For years, June was one of my favorite months. June was like Friday for the working people, marking the beginning of a long-awaited break. Linden trees lining the streets in the neighborhood blossomed and their sweet smell offered the promises of long, summer days filled with adventure and hope, as another school year ended.
June 15 was Mother’s birthday that opened the season of numerous summer birthdays in the family. Today would have been her 75th birthday. But this time our living room will not be filled with her friends from the city choir harmonizing Russian ballads, Serbian town songs and French chansons. No one will have to carry trays precariously spaced with tiny porcelain cups of Turkish coffee and slender stemmed crystal glasses filled to the brim with Mother’s home-made cherry brandy. We will not have to fret if we brought the pastries right on time for she won’t be there to cast a warning glance our way.

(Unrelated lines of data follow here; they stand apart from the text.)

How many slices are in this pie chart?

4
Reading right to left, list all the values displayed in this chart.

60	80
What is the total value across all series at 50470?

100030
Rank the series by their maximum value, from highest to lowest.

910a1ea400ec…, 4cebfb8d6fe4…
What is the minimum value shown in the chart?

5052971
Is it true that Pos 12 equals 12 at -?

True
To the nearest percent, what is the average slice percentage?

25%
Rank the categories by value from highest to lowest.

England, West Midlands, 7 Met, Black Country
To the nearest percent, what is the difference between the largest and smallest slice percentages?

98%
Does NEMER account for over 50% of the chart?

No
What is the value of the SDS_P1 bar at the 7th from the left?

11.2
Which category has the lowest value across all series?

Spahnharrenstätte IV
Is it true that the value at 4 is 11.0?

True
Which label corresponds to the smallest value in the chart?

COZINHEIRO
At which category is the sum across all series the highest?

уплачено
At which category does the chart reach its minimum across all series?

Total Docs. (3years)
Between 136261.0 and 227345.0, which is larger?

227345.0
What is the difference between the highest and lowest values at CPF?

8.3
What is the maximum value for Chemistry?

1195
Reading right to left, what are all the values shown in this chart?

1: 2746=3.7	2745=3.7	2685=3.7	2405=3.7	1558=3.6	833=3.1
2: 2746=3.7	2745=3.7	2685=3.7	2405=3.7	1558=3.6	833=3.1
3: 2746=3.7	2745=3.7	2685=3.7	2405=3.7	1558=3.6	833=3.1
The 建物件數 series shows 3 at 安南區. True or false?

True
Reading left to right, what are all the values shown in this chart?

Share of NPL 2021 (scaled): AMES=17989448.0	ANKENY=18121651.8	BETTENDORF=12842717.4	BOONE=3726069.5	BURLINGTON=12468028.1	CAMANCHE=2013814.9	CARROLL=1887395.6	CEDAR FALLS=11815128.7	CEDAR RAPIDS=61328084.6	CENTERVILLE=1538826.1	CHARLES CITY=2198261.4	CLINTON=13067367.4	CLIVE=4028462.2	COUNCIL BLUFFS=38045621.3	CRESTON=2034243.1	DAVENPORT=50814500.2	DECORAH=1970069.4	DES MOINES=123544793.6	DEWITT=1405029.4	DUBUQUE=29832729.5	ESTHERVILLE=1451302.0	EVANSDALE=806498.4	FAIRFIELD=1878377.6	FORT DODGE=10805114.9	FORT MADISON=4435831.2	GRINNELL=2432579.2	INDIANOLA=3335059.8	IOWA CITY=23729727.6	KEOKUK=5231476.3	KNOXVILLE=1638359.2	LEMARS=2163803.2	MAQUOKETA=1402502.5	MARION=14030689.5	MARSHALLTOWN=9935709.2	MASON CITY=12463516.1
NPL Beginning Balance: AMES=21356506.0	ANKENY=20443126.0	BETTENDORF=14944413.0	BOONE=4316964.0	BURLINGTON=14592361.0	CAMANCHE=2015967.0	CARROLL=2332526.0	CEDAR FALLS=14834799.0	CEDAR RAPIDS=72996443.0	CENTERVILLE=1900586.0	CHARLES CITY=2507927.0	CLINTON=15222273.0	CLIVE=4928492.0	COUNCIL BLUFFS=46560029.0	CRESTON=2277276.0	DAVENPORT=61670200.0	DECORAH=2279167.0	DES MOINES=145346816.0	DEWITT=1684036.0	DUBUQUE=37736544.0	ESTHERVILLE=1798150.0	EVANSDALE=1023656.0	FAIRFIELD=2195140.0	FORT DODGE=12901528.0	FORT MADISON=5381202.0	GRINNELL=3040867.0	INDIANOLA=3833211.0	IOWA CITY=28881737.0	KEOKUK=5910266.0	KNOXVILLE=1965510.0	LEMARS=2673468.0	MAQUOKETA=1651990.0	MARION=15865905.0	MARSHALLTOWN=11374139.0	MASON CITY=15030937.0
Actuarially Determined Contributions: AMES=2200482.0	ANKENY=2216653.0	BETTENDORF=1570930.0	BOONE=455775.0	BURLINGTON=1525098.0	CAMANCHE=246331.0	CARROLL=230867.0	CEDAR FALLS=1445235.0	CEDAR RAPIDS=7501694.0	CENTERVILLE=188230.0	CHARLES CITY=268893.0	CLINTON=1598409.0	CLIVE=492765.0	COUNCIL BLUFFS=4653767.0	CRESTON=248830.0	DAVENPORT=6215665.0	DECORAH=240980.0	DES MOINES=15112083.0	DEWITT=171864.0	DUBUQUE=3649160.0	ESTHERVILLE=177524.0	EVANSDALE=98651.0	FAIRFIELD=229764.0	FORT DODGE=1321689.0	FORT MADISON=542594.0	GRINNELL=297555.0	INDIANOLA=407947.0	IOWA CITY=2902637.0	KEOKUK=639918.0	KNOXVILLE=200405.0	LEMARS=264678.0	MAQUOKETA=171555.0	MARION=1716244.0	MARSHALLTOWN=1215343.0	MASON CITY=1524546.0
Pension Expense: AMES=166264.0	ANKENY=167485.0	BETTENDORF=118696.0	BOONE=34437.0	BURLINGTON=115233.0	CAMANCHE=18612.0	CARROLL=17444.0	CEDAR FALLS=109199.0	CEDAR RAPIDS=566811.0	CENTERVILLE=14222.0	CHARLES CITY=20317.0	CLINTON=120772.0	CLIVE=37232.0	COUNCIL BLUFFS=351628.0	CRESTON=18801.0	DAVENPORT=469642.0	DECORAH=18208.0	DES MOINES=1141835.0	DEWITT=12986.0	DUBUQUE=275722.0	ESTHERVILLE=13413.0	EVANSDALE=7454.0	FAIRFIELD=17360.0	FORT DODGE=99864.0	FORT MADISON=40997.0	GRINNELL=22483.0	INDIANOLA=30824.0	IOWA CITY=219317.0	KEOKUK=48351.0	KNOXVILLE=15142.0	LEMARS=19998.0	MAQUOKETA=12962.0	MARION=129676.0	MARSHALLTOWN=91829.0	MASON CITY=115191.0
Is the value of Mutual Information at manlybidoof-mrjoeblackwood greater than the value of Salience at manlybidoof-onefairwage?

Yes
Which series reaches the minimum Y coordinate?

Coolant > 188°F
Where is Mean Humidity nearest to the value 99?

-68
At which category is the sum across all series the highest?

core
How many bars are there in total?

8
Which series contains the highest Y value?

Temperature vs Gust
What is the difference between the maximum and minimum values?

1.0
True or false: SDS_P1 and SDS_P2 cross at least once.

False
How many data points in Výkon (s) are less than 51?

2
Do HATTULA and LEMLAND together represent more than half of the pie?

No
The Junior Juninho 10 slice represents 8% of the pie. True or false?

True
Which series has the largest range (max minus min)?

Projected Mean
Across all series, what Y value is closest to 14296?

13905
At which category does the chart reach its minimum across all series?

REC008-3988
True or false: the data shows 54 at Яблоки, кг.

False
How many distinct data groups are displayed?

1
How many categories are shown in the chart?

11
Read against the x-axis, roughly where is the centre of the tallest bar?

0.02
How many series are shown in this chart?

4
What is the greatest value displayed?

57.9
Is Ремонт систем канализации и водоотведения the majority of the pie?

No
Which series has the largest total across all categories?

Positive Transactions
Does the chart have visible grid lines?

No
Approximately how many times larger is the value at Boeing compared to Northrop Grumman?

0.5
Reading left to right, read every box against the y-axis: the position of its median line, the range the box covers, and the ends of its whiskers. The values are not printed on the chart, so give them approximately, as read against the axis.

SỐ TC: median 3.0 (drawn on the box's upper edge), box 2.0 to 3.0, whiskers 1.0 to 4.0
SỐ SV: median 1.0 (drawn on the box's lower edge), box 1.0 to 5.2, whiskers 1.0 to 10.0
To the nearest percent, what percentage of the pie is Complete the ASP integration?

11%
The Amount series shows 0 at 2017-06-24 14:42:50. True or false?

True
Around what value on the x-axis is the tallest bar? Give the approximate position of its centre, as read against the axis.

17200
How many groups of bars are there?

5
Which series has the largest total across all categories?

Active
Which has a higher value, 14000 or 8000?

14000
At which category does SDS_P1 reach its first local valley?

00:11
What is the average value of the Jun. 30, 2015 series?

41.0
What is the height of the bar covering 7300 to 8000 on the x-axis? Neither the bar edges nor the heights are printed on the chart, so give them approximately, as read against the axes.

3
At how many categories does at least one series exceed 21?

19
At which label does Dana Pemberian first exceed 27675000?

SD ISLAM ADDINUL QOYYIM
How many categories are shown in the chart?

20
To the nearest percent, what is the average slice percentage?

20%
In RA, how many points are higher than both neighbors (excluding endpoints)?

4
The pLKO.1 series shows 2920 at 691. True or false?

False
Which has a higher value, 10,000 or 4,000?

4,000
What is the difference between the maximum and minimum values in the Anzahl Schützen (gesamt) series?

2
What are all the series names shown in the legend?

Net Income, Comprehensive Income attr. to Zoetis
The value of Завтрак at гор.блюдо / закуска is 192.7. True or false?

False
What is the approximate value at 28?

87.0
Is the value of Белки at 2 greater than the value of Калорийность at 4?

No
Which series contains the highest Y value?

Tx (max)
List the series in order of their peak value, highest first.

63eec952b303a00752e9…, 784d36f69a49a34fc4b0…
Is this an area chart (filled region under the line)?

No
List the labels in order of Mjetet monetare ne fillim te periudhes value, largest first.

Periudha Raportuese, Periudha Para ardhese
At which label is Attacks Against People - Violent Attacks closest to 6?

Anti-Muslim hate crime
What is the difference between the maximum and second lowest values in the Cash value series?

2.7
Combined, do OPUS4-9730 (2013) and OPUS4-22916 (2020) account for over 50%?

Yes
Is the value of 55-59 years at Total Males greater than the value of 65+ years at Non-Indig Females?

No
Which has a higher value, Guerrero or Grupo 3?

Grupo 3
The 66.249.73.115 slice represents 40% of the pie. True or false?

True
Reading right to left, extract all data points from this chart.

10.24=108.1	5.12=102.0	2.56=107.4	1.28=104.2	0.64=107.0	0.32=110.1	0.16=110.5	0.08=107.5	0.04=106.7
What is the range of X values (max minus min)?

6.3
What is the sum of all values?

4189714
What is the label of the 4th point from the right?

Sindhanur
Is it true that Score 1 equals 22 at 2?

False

Last year I wished Mother a happy birthday on Skype. I was in California, and she was too weak to turn her webcam on. Three weeks later the girls and I arrived to Serbia, and I managed to plant a big birthday kiss on her sunken cheek. A few days later she left us forever, while my sister and I held her hands and my brother stood at the the foot of her bed. It was inevitable. It was a relief for her. It was a merciful end to a battle she fought valiantly until the last day.
I wish that I could click her name on Skype and hear her voice again. I wish she could have lived to see the photos of Nina’s graduation from UC Berkeley I posted on Facebook. I wish she could have heard Zoe’s Lady Macbeth monologue. I wish she could have read Anya’s most recent short story. And I wish she had left in peace, knowing that I would be fine, trusting that I was strong enough to make a new start in my life.
I miss my “Mamicken” every day. And every day I think of her. Yes, I cry sometimes, craving her words and yearning for her hug. But most of the times I smile, finding her traces in our everyday life, in my admonishing the girls, in their desire to keep all the sweaters she knitted for them, in the dishes I prepare, in the smiles I offer to neighbors… Today is her birthday and even though she is not with us any more, I know that she is hovering around, reminding me to look after myself, caressing the girls’ hair, and singing softly, with her perfect pitch, telling me that everything will be fine with the world. And I believe her.